Taxis autónomos de Cruise
Casi 10 robotaxis colapsando una calle en San Francisco

Si bien es la primera vez que se reporta que un dron de Wing acaba enredado en los cables de la red eléctrica, aeronaves de este tipo ya han sufrido accidentes. Por ejemplo los de Amazon, también de reparto, que en la primavera de este 2022 se contaron por ocho en el último año, según afirma Business Insider.

Esta publicación detalla que, en junio de 2021, uno de ellos se cayó desde 50 metros de altura y que produjo un incendio forestal que se saldó con media hectárea calcinada. Aunque afortunadamente no hizo lo propio sobre una persona o vehículo en marcha, pues hablamos de aparatos de considerable peso y envergadura.
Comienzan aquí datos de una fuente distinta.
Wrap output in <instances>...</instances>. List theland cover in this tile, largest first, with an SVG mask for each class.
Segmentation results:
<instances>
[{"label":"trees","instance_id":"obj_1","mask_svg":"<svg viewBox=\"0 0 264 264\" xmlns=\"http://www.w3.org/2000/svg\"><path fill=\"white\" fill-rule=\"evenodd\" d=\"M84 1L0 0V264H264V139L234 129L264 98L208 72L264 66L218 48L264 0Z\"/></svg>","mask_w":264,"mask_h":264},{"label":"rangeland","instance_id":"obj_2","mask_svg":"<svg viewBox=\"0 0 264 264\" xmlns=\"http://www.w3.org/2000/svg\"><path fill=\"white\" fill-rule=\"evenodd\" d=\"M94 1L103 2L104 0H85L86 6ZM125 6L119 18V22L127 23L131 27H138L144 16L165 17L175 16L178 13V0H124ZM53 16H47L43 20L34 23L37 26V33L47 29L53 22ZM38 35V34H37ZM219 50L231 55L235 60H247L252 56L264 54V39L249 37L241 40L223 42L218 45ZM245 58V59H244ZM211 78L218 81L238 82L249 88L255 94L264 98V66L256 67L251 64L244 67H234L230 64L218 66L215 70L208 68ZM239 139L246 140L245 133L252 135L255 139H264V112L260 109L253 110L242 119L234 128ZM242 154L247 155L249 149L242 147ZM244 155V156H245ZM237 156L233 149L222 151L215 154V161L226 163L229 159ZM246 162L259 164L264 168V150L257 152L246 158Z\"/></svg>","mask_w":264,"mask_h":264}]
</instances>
En definitiva, y aunque las empresas que operan con vehículos autónomos defienden que siempre están bajo supervisión humana, si sufren cualquier problema técnico obliga a desplazarse al lugar para subsanarlo.

Sirva también como ejemplo los taxis autónomos de Cruise, que hace unos días y en la misma noche, cuatro de ellos cortaron total o parcialmente varias calles de la ciudad. Lo que se tradujo en coches si poder avanzar por dichas vías, y el cambio de ruta de un autobús de transporte público.

No es la primera vez, ni tampoco la más grave: uno de estos robotaxis ya ha provocado un accidente con heridos y en otra ocasión al que cortó el paso fue a un cambión de bomberos que acudía a una emergencia.